Prior to the injury, Bruce had abused the child, which caused the Department of Family and Children Services to remove the child from the mother's care for a time. The child was returned to the mother with the stipulation that Bruce not be left alone with him. Bruce was alone with the child when the injury occurred. The child suffered second degree burns over more than half his body. Bruce told the investigating officer that the child was burned when he accidentally spilled hot water while preparing spaghetti, although later he stated that he had placed the child in a bathtub.
1. The evidence is sufficient to permit a rational trier of fact to find Bruce guilty of felony murder beyond a reasonable doubt. Jackson v. Virginia, 443 U.S. 307 ( 99 S.C. 2781, 61 L.Ed.2d 560) (1979).
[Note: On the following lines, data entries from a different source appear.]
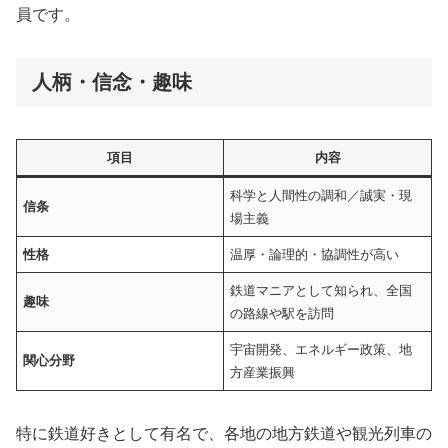
員です。
人柄・信念・趣味
項目
内容
科学と人間性の調和／誠実・現
信条
場主義
性格
温厚・論理的・協調性が高い
鉄道マニアとして知られ、全国
趣味
の路線や駅を訪問
宇宙開発、エネルギー政策、地
関心分野
方産業振興
特に鉄道好きとして有名で、各地の地方鉄道や観光列車の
2. (a) Bruce contends that because the court-appointed neurosurgeon did not perform a particular procedure, a "CT-scan," the physician's testimony was incomplete and, as such, denied him due process. The court order providing for a neurological examination did not include this procedure. The physician received direction from a source other than the court not to perform the procedure. Bruce did not request the procedure, nor object to the fact that it was not done.
(b) In Moss v. State, 159 Ga. App. 317, 319 ( 283 S.E.2d 275) (1981), the Court of Appeals held:
It is well settled law that counsel cannot suffer what he deems to be an injustice during trial, hoping for an acceptable result, and then after the trial — first state his objection to the procedure followed.
There was no error.
3. (a) Bruce contends that the trial court erred in refusing to give the following charge:
Once there is evidence of an accident, the burden of proof is upon the state to prove beyond a reasonable doubt that the death of the victim was not an accident.
The court gave the suggested pattern charges as to the elements of the defense of accident, the presumption of innocence, the burden of proof in general, and the burden to prove the elements of the crime. At the conclusion of the court's charge, Bruce reserved objections to the charge.
(b) "The charge that the court did give, however, covered substantially the same principle[s]." Felker v. State, 252 Ga. 351, 368 (3) ( 314 S.E.2d 621) (1984). The trial court's refusal to give the requested charge was not error.
4. (a) Bruce contends that the trial court abused its discretion in allowing the prosecuting officer to remain at the counsel table throughout the trial in violation of the rule of sequestration, and without requiring him to testify before the other witnesses.
(b) In Chastain v. State, 255 Ga. 723, 724-5 ( 342 S.E.2d 678) (1986), we held:
One long standing exception to the rule exists in criminal cases for the prosecutor, that is, the one who signs the indictment bringing in the charges. . . . The prosecutor may testify as a witness after other witnesses for the State have testified.
There was no abuse of discretion.
Judgment affirmed. All the Justices concur.